Session Location: Oregon Convention Center
F01: Maximizing Forest Carbon Benefits of Land Protection: Decoding the Black Box of Carbon Data
Land trusts have a major role to play in addressing the climate crisis. Across the U.S. there are carbon-rich forests that are vulnerable to development, wildfire and a host of other threats. These lands must be protected. This session will explore how land trusts can effectively and efficiently identify these carbon-rich landscapes and then evaluate, at the parcel level, the carbon impact of conservation – now and into the future. Presenters will teach attendees how to navigate existing datasets and two publicly available online tools that can be used to create sophisticated carbon data analyses for any parcel or region in the lower 48 states. Presenters will also highlight use cases and examples of easement terms and management plan guidelines that can be used to improve carbon storage and sequestration. Lastly, we will discuss how carbon data can help build successful applications for new federal funds, including the $700 million Forest Legacy program. This session will be highly interactive and feedback from attendees will help shape future data and tool development being led by a host of national NGOs and the USFS. Note that this session is meant to support advancing forest carbon goals outside of carbon markets and will not discuss market trends.

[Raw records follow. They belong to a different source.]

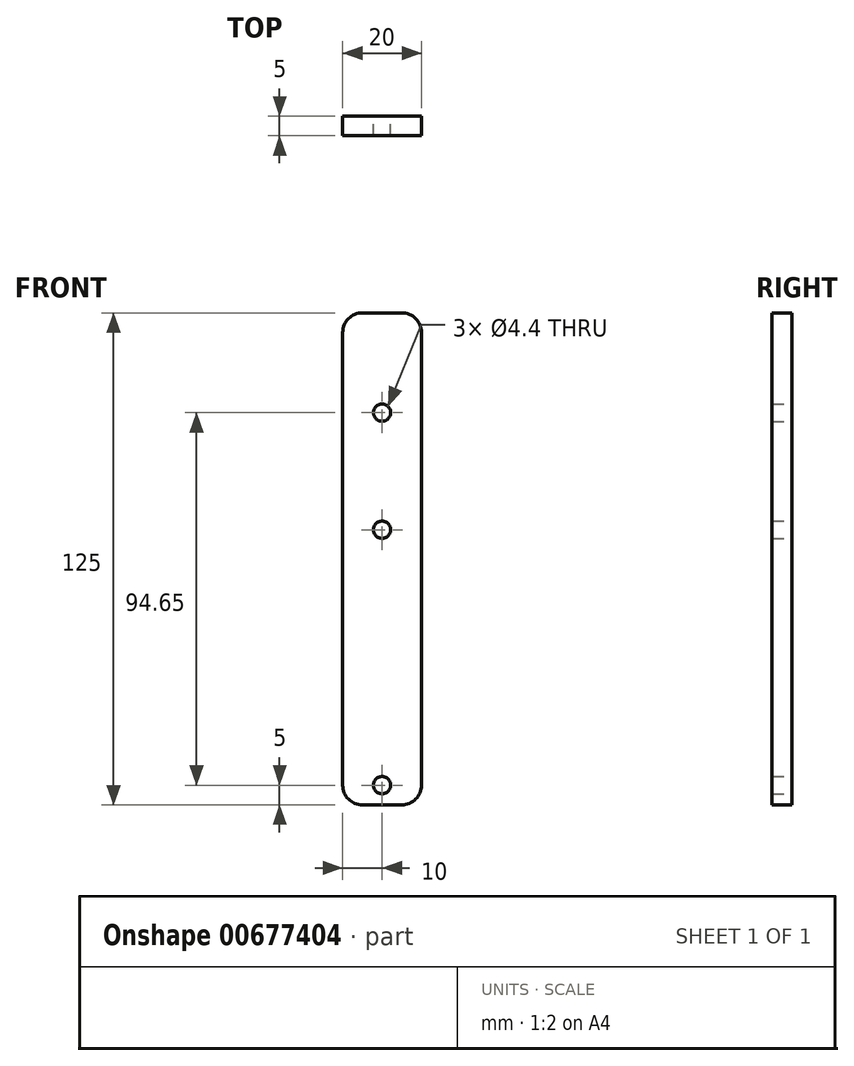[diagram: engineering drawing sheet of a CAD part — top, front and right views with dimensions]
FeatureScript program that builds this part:
annotation { "Feature Type Name" : "Feature", "Feature Type Description" : "" }
export const myFeature = defineFeature(function(context is Context, id is Id, definition is map)
    precondition{}
    {
        {
            var Q0;
            Q0=qCreatedBy(makeId("Front.planeOp"),FACE);
            var sketch = newSketch(context, id + "F0", { "sketchPlane" : qUnion([Q0])});
            skLineSegment(sketch, "E0.bottom", {"start": v(10, -62.5) * mm, "end": v(-10, -62.5) * mm});
            skLineSegment(sketch, "E0.top", {"start": v(10, 62.5) * mm, "end": v(-10, 62.5) * mm});
            skLineSegment(sketch, "E0.left", {"start": v(10, -62.5) * mm, "end": v(10, 62.5) * mm});
            skLineSegment(sketch, "E0.right", {"start": v(-10, -62.5) * mm, "end": v(-10, 62.5) * mm});
            skPoint(sketch, "E0.middle", {"position": v(0, 0) * mm});
            skCircle(sketch, "E1", {"center": v(0, -57.5) * mm, "radius": 2.2 * mm});
            skPoint(sketch, "E1.centerSnap0", {"position": v(0, -62.5) * mm});
            skCircle(sketch, "E2", {"center": v(0, 37.15) * mm, "radius": 2.2 * mm});
            skCircle(sketch, "E3", {"center": v(0, 7.4) * mm, "radius": 2.2 * mm});
            skSolve(sketch);
        }
        {
            var Q0;
            Q0 = qSketchRegion(id + "F0", true);
            extrude(context, id + "F1", {"entities" : qUnion([Q0]), "depth" : 5 * mm, "offsetDistance" : 25 * mm});
        }
        {
            var Q0;
            Q0=makeQuery(id+"F1.opExtrude","SWEPT_EDGE",EDGE,{"disambiguationData":[OSD([sQuery(id+"F0.wireOp",EDGE,"E0.top"),sQuery(id+"F0.wireOp",EDGE,"E0.right")])]});
            var Q1;
            Q1=makeQuery(id+"F1.opExtrude","SWEPT_EDGE",EDGE,{"disambiguationData":[OSD([sQuery(id+"F0.wireOp",EDGE,"E0.top"),sQuery(id+"F0.wireOp",EDGE,"E0.left")])]});
            var Q2;
            Q2=makeQuery(id+"F1.opExtrude","SWEPT_EDGE",EDGE,{"disambiguationData":[OSD([sQuery(id+"F0.wireOp",EDGE,"E0.bottom"),sQuery(id+"F0.wireOp",EDGE,"E0.right")])]});
            var Q3;
            Q3=makeQuery(id+"F1.opExtrude","SWEPT_EDGE",EDGE,{"disambiguationData":[OSD([sQuery(id+"F0.wireOp",EDGE,"E0.bottom"),sQuery(id+"F0.wireOp",EDGE,"E0.left")])]});
            fillet(context, id + "F2", {"entities" : qUnion([Q0, Q1, Q2, Q3]), "radius" : 5 * mm, "tangentPropagation" : true, "allowEdgeOverflow" : false});
        }
    });
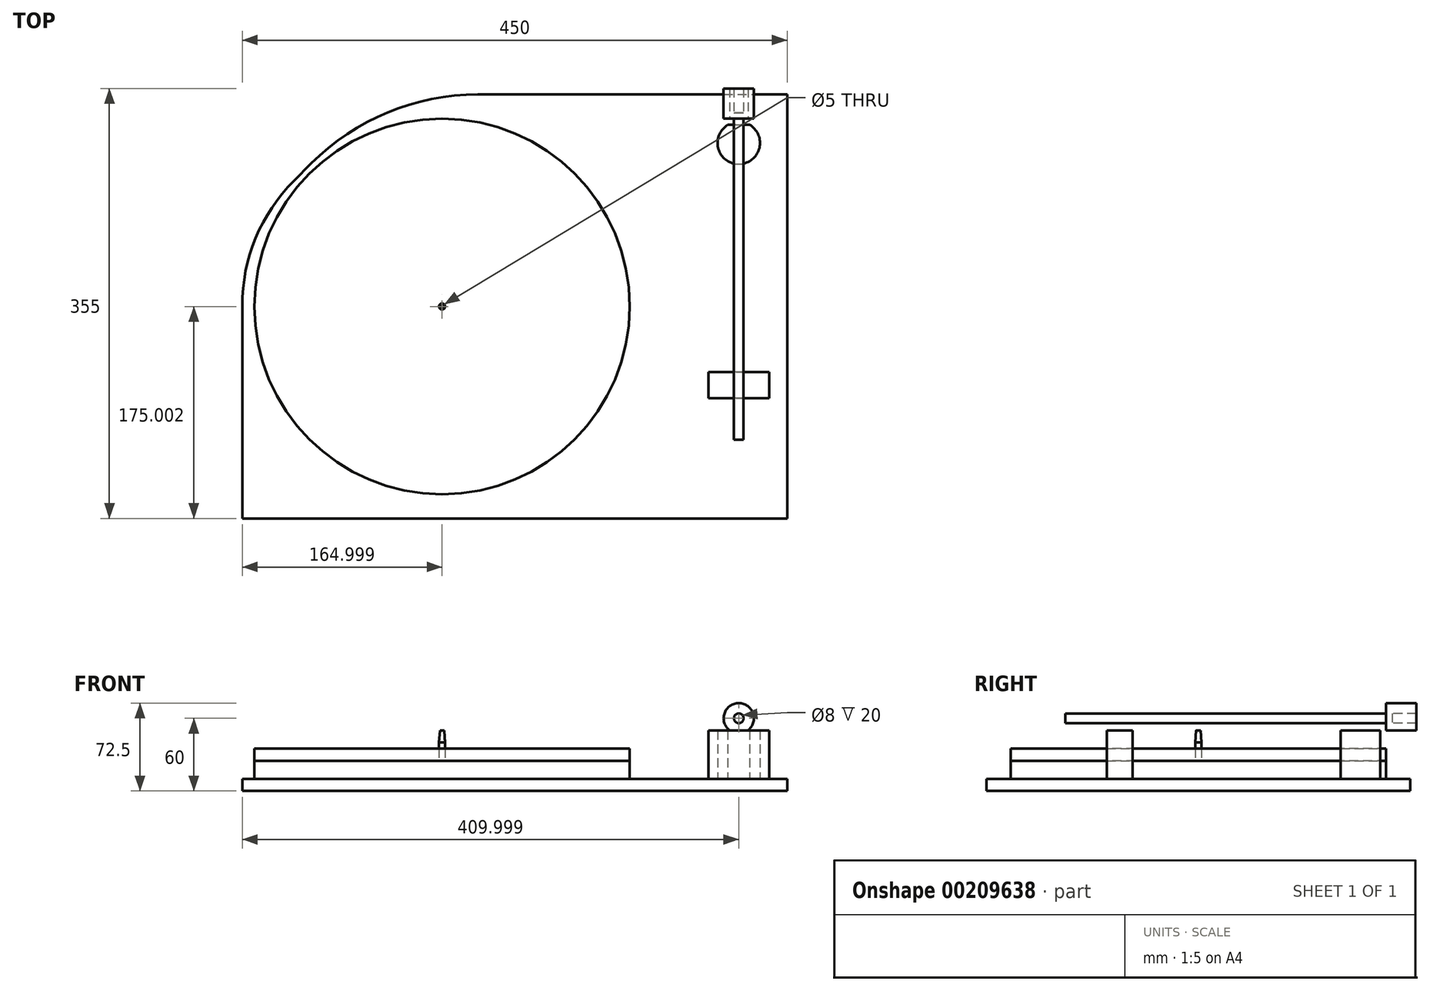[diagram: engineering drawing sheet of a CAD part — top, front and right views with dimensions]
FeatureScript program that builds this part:
annotation { "Feature Type Name" : "Feature", "Feature Type Description" : "" }
export const myFeature = defineFeature(function(context is Context, id is Id, definition is map)
    precondition{}
    {
        {
            var Q0;
            Q0=qCreatedBy(makeId("Top.planeOp"),FACE);
            var sketch = newSketch(context, id + "F0", { "sketchPlane" : qUnion([Q0])});
            skLineSegment(sketch, "E0.bottom", {"start": v(52.57, 399.5) * mm, "end": v(502.57, 399.5) * mm});
            skLineSegment(sketch, "E0.top", {"start": v(52.57, 49.5) * mm, "end": v(502.57, 49.5) * mm});
            skLineSegment(sketch, "E0.left", {"start": v(52.57, 399.5) * mm, "end": v(52.57, 49.5) * mm});
            skLineSegment(sketch, "E0.right", {"start": v(502.57, 399.5) * mm, "end": v(502.57, 49.5) * mm});
            skCircle(sketch, "E1", {"center": v(217.57, 224.5) * mm, "radius": 155 * mm});
            skPoint(sketch, "E1.centerSnap0", {"position": v(52.57, 224.5) * mm});
            skArc(sketch, "E2", {"start": v(453.55, 374.5) * mm, "mid": v(462.57, 342) * mm, "end": v(471.58, 374.5) * mm});
            skLineSegment(sketch, "E3.bottom", {"start": v(487.76, 170.25) * mm, "end": v(437.37, 170.25) * mm});
            skLineSegment(sketch, "E3.top", {"start": v(487.76, 148.75) * mm, "end": v(437.37, 148.75) * mm});
            skLineSegment(sketch, "E3.left", {"start": v(487.76, 170.25) * mm, "end": v(487.76, 148.75) * mm});
            skLineSegment(sketch, "E3.right", {"start": v(437.37, 170.25) * mm, "end": v(437.37, 148.75) * mm});
            skPoint(sketch, "E3.middle", {"position": v(462.57, 159.5) * mm});
            skLineSegment(sketch, "E4", {"start": v(453.55, 374.5) * mm, "end": v(471.58, 374.5) * mm});
            skCircle(sketch, "E5", {"center": v(217.57, 224.5) * mm, "radius": 2.5 * mm});
            skLineSegment(sketch, "E6.0", {"start": v(12.57, 439.5) * mm, "end": v(542.57, 439.5) * mm, "construction": true});
            skLineSegment(sketch, "E6.1", {"start": v(12.57, 439.5) * mm, "end": v(12.57, 9.5) * mm, "construction": true});
            skLineSegment(sketch, "E6.2", {"start": v(12.57, 9.5) * mm, "end": v(542.57, 9.5) * mm, "construction": true});
            skLineSegment(sketch, "E6.3", {"start": v(542.57, 439.5) * mm, "end": v(542.57, 9.5) * mm, "construction": true});
            skLineSegment(sketch, "E7.0", {"start": v(62.57, 389.5) * mm, "end": v(492.57, 389.5) * mm, "construction": true});
            skLineSegment(sketch, "E7.1", {"start": v(62.57, 389.5) * mm, "end": v(62.57, 59.5) * mm, "construction": true});
            skLineSegment(sketch, "E7.2", {"start": v(62.57, 59.5) * mm, "end": v(492.57, 59.5) * mm, "construction": true});
            skLineSegment(sketch, "E7.3", {"start": v(492.57, 389.5) * mm, "end": v(492.57, 59.5) * mm, "construction": true});
            skLineSegment(sketch, "E8.bottom", {"start": v(62.57, 389.5) * mm, "end": v(12.57, 389.5) * mm});
            skLineSegment(sketch, "E8.top", {"start": v(62.57, 439.5) * mm, "end": v(12.57, 439.5) * mm});
            skLineSegment(sketch, "E8.left", {"start": v(62.57, 389.5) * mm, "end": v(62.57, 439.5) * mm});
            skLineSegment(sketch, "E8.right", {"start": v(12.57, 389.5) * mm, "end": v(12.57, 439.5) * mm});
            skLineSegment(sketch, "E9.bottom", {"start": v(492.57, 389.5) * mm, "end": v(542.57, 389.5) * mm});
            skLineSegment(sketch, "E9.top", {"start": v(492.57, 439.5) * mm, "end": v(542.57, 439.5) * mm});
            skLineSegment(sketch, "E9.left", {"start": v(492.57, 389.5) * mm, "end": v(492.57, 439.5) * mm});
            skLineSegment(sketch, "E9.right", {"start": v(542.57, 389.5) * mm, "end": v(542.57, 439.5) * mm});
            skLineSegment(sketch, "E10.bottom", {"start": v(492.57, 59.5) * mm, "end": v(542.57, 59.5) * mm});
            skLineSegment(sketch, "E10.top", {"start": v(492.57, 9.5) * mm, "end": v(542.57, 9.5) * mm});
            skLineSegment(sketch, "E10.left", {"start": v(492.57, 59.5) * mm, "end": v(492.57, 9.5) * mm});
            skLineSegment(sketch, "E10.right", {"start": v(542.57, 59.5) * mm, "end": v(542.57, 9.5) * mm});
            skLineSegment(sketch, "E11.bottom", {"start": v(62.57, 59.5) * mm, "end": v(12.57, 59.5) * mm});
            skLineSegment(sketch, "E11.top", {"start": v(62.57, 9.5) * mm, "end": v(12.57, 9.5) * mm});
            skLineSegment(sketch, "E11.left", {"start": v(62.57, 59.5) * mm, "end": v(62.57, 9.5) * mm});
            skLineSegment(sketch, "E11.right", {"start": v(12.57, 59.5) * mm, "end": v(12.57, 9.5) * mm});
            skCircle(sketch, "E12", {"center": v(37.57, 414.5) * mm, "radius": 10 * mm});
            skPoint(sketch, "E12.centerSnap0", {"position": v(37.57, 439.5) * mm});
            skPoint(sketch, "E12.centerSnap1", {"position": v(12.57, 414.5) * mm});
            skCircle(sketch, "E13", {"center": v(517.57, 414.5) * mm, "radius": 10 * mm});
            skPoint(sketch, "E13.centerSnap0", {"position": v(517.57, 389.5) * mm});
            skPoint(sketch, "E13.centerSnap1", {"position": v(492.57, 414.5) * mm});
            skCircle(sketch, "E14", {"center": v(517.57, 34.5) * mm, "radius": 10 * mm});
            skPoint(sketch, "E14.centerSnap0", {"position": v(542.57, 34.5) * mm});
            skPoint(sketch, "E14.centerSnap1", {"position": v(517.57, 59.5) * mm});
            skCircle(sketch, "E15", {"center": v(37.57, 34.5) * mm, "radius": 10 * mm});
            skPoint(sketch, "E15.centerSnap0", {"position": v(37.57, 9.5) * mm});
            skPoint(sketch, "E15.centerSnap1", {"position": v(12.57, 34.5) * mm});
            skPoint(sketch, "E16", {"position": v(217.57, 399.5) * mm});
            skSolve(sketch);
        }
        {
            var Q0;
            Q0=makeQuery(id+"F0.imprint","IMPRINT",FACE,{"disambiguationData":[TD([[makeQuery(id+"F0.imprint","IMPRINT",EDGE,{"derivedFrom":sQuery(id+"F0.wireOp",EDGE,"E1")}),1.0]])]});
            var Q1;
            Q1=makeQuery(id+"F0.imprint","IMPRINT",FACE,{"disambiguationData":[TD([[makeQuery(id+"F0.imprint","IMPRINT",EDGE,{"derivedFrom":sQuery(id+"F0.wireOp",EDGE,"E0.bottom")}),-1.0]])]});
            var Q2;
            Q2=makeQuery(id+"F0.imprint","IMPRINT",FACE,{"disambiguationData":[TD([[makeQuery(id+"F0.imprint","IMPRINT",EDGE,{"derivedFrom":sQuery(id+"F0.wireOp",EDGE,"E2")}),1.0]])]});
            var Q3;
            Q3=makeQuery(id+"F0.imprint","IMPRINT",FACE,{"disambiguationData":[TD([[makeQuery(id+"F0.imprint","IMPRINT",EDGE,{"derivedFrom":sQuery(id+"F0.wireOp",EDGE,"E3.bottom")}),1.0]])]});
            var Q4;
            Q4=makeQuery(id+"F0.imprint","IMPRINT",FACE,{"disambiguationData":[TD([[makeQuery(id+"F0.imprint","IMPRINT",EDGE,{"derivedFrom":sQuery(id+"F0.wireOp",EDGE,"E1")}),-1.0]])]});
            var Q5;
            {var subQ0=sQuery(id+"F0.wireOp",EDGE,"E0.left");var subQ1=sQuery(id+"F0.wireOp",EDGE,"E0.top");var subQ2=makeQuery(id+"F0.imprint","INTERSECT",VERTEX,{"derivedFrom":[subQ1,subQ0]});Q5=makeQuery(id+"F0.imprint","IMPRINT",FACE,{"disambiguationData":[TD([[makeQuery(id+"F0.imprint","IMPRINT",EDGE,{"disambiguationData":[TD([[subQ2,-1.0]])],"derivedFrom":subQ1}),1.0]])]});}
            var Q6;
            {var subQ0=sQuery(id+"F0.wireOp",EDGE,"E0.right");var subQ1=sQuery(id+"F0.wireOp",EDGE,"E0.top");var subQ2=makeQuery(id+"F0.imprint","INTERSECT",VERTEX,{"derivedFrom":[subQ1,subQ0]});Q6=makeQuery(id+"F0.imprint","IMPRINT",FACE,{"disambiguationData":[TD([[makeQuery(id+"F0.imprint","IMPRINT",EDGE,{"disambiguationData":[TD([[subQ2,1.0]])],"derivedFrom":subQ1}),1.0]])]});}
            extrude(context, id + "F1", {"entities" : qUnion([Q0, Q1, Q2, Q3, Q4, Q5, Q6]), "depth" : 10 * mm});
        }
        {
            var Q0;
            Q0=makeQuery(id+"F0.imprint","IMPRINT",FACE,{"disambiguationData":[TD([[makeQuery(id+"F0.imprint","IMPRINT",EDGE,{"derivedFrom":sQuery(id+"F0.wireOp",EDGE,"E2")}),1.0]])]});
            var Q1;
            Q1=makeQuery(id+"F0.imprint","IMPRINT",FACE,{"disambiguationData":[TD([[makeQuery(id+"F0.imprint","IMPRINT",EDGE,{"derivedFrom":sQuery(id+"F0.wireOp",EDGE,"E3.bottom")}),1.0]])]});
            var Q2;
            Q2=makeQuery(id+"F0.imprint","IMPRINT",FACE,{"disambiguationData":[TD([[makeQuery(id+"F0.imprint","IMPRINT",EDGE,{"derivedFrom":sQuery(id+"F0.wireOp",EDGE,"E1")}),1.0]])]});
            extrude(context, id + "F2", {"entities" : qUnion([Q0, Q1, Q2]), "operationType" : NewBodyOperationType.ADD, "depth" : 25 * mm});
        }
        {
            var Q0;
            Q0=makeQuery(id+"F2.opExtrude","CAP_FACE",FACE,{"disambiguationData":[OSD([sQuery(id+"F0.wireOp",EDGE,"E2"),sQuery(id+"F0.wireOp",EDGE,"E4")])],"isStart":false});
            var Q1;
            Q1=makeQuery(id+"F2.opExtrude","CAP_FACE",FACE,{"disambiguationData":[OSD([sQuery(id+"F0.wireOp",EDGE,"E3.bottom"),sQuery(id+"F0.wireOp",EDGE,"E3.top"),sQuery(id+"F0.wireOp",EDGE,"E3.left"),sQuery(id+"F0.wireOp",EDGE,"E3.right")])],"isStart":false});
            extrude(context, id + "F3", {"entities" : qUnion([Q0, Q1]), "operationType" : NewBodyOperationType.ADD, "depth" : 25 * mm});
        }
        {
            var Q0;
            Q0=makeQuery(id+"F2.opExtrude","SWEPT_FACE",FACE,{"disambiguationData":[OSD([sQuery(id+"F0.wireOp",EDGE,"E4")])]});
            var sketch = newSketch(context, id + "F4", { "sketchPlane" : qUnion([Q0])});
            skCircle(sketch, "E17", {"center": v(-462.57, 60) * mm, "radius": 4 * mm});
            skPoint(sketch, "E18", {"position": v(-462.57, 50) * mm});
            skCircle(sketch, "E19", {"center": v(-462.57, 60) * mm, "radius": 12.5 * mm});
            skSolve(sketch);
        }
        {
            var Q0;
            Q0=makeQuery(id+"F4.imprint","IMPRINT",FACE,{"disambiguationData":[TD([[makeQuery(id+"F4.imprint","IMPRINT",EDGE,{"derivedFrom":sQuery(id+"F4.wireOp",EDGE,"E17")}),-1.0]])]});
            extrude(context, id + "F5", {"entities" : qUnion([Q0]), "depth" : 30 * mm, "hasSecondDirection" : true, "secondDirectionOppositeDirection" : false, "secondDirectionDepth" : 5 * mm});
        }
        {
            var Q0;
            Q0=makeQuery(id+"F4.imprint","IMPRINT",FACE,{"disambiguationData":[TD([[makeQuery(id+"F4.imprint","IMPRINT",EDGE,{"derivedFrom":sQuery(id+"F4.wireOp",EDGE,"E17")}),1.0]])]});
            extrude(context, id + "F6", {"entities" : qUnion([Q0]), "operationType" : NewBodyOperationType.ADD, "oppositeDirection" : true, "depth" : 260 * mm, "hasSecondDirection" : true, "secondDirectionOppositeDirection" : false, "secondDirectionDepth" : 10 * mm});
        }
        {
            var Q0;
            Q0=makeQuery(id+"F0.imprint","IMPRINT",FACE,{"disambiguationData":[TD([[makeQuery(id+"F0.imprint","IMPRINT",EDGE,{"derivedFrom":sQuery(id+"F0.wireOp",EDGE,"E5")}),1.0]])]});
            extrude(context, id + "F7", {"entities" : qUnion([Q0]), "operationType" : NewBodyOperationType.ADD, "depth" : 40 * mm});
        }
        {
            var Q0;
            Q0=makeQuery(id+"F7.opExtrude","CAP_FACE",FACE,{"disambiguationData":[OSD([sQuery(id+"F0.wireOp",EDGE,"E5")])],"isStart":false});
            extrude(context, id + "F8", {"entities" : qUnion([Q0]), "operationType" : NewBodyOperationType.ADD, "depth" : 10 * mm, "hasDraft" : true, "draftAngle" : 4 * degree, "draftPullDirection" : true});
        }
        {
            var Q0;
            Q0=makeQuery(id+"F1.opExtrude","SWEPT_EDGE",EDGE,{"disambiguationData":[OSD([sQuery(id+"F0.wireOp",EDGE,"E0.bottom"),sQuery(id+"F0.wireOp",EDGE,"E0.left")])]});
            chamfer(context, id + "F9", {"entities" : qUnion([Q0]), "width" : 114 * mm, "tangentPropagation" : true});
        }
        {
            var Q0;
            {var subQ0=sQuery(id+"F0.wireOp",EDGE,"E0.left");Q0=makeQuery(id+"F9.opChamfer","BLEND_EDGE",EDGE,{"blendedFrom":[makeQuery(id+"F1.opExtrude","SWEPT_EDGE",EDGE,{"disambiguationData":[OSD([sQuery(id+"F0.wireOp",EDGE,"E0.bottom"),subQ0])]}),makeQuery(id+"F1.opExtrude","SWEPT_FACE",FACE,{"disambiguationData":[OSD([subQ0])]})],"blendedInto":[makeQuery(id+"F1.opExtrude","SWEPT_FACE",FACE,{"disambiguationData":[OSD([subQ0])]})]});}
            fillet(context, id + "F10", {"entities" : qUnion([Q0]), "radius" : 145.64 * mm, "tangentPropagation" : true, "allowEdgeOverflow" : false});
        }
        {
            var Q0;
            {var subQ0=sQuery(id+"F0.wireOp",EDGE,"E0.bottom");Q0=makeQuery(id+"F9.opChamfer","BLEND_EDGE",EDGE,{"blendedFrom":[makeQuery(id+"F1.opExtrude","SWEPT_EDGE",EDGE,{"disambiguationData":[OSD([subQ0,sQuery(id+"F0.wireOp",EDGE,"E0.left")])]}),makeQuery(id+"F1.opExtrude","SWEPT_FACE",FACE,{"disambiguationData":[OSD([subQ0])]})],"blendedInto":[makeQuery(id+"F1.opExtrude","SWEPT_FACE",FACE,{"disambiguationData":[OSD([subQ0])]})]});}
            fillet(context, id + "F11", {"entities" : qUnion([Q0]), "radius" : 194.2 * mm, "tangentPropagation" : true, "allowEdgeOverflow" : false});
        }
        {
            var Q0;
            Q0=makeQuery(id+"F2.opExtrude","CAP_FACE",FACE,{"disambiguationData":[OSD([sQuery(id+"F0.wireOp",EDGE,"E1"),sQuery(id+"F0.wireOp",EDGE,"E5")])],"isStart":false});
            extrude(context, id + "F12", {"entities" : qUnion([Q0]), "depth" : 10 * mm});
        }
    });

Session Location: Oregon Convention Center
F02: Forged in Fire: Collaborating for Wildfire Recovery and Resilience
The Sonoma Valley Wildlands Collaborative is a partnership between state, county and nonprofit land management organizations, working to improve wildfire resilience across 18,000 acres of public and private lands. Formed after the 2017 North Bay wildfires, our work is focused on fuel management and forest resilience projects, but the magic is the model of partnership. Built on consensus decision-making and a Memorandum of Agreement, the partnership provides opportunities for larger and more flexible funding streams, improved coordination and stakeholder engagement and resource sharing. Sonoma Land Trust is a member of the Collaborative, and acts as administrative lead on grant procurement and management. Since inception, we have received $3 million in state and foundation grants, and sped up the pace and scale of work in the region through coordination and capacity building. The flexibility of the land trust structure, in particular the ability to provide innovative financial and contract arrangements, allows this partnership to be more productive together than each of us can be on our own. The Collaborative is focused around wildfire recovery and resilience, but the structure and lessons from this session can be adapted and applied to conservation land challenges in any region or ecosystem.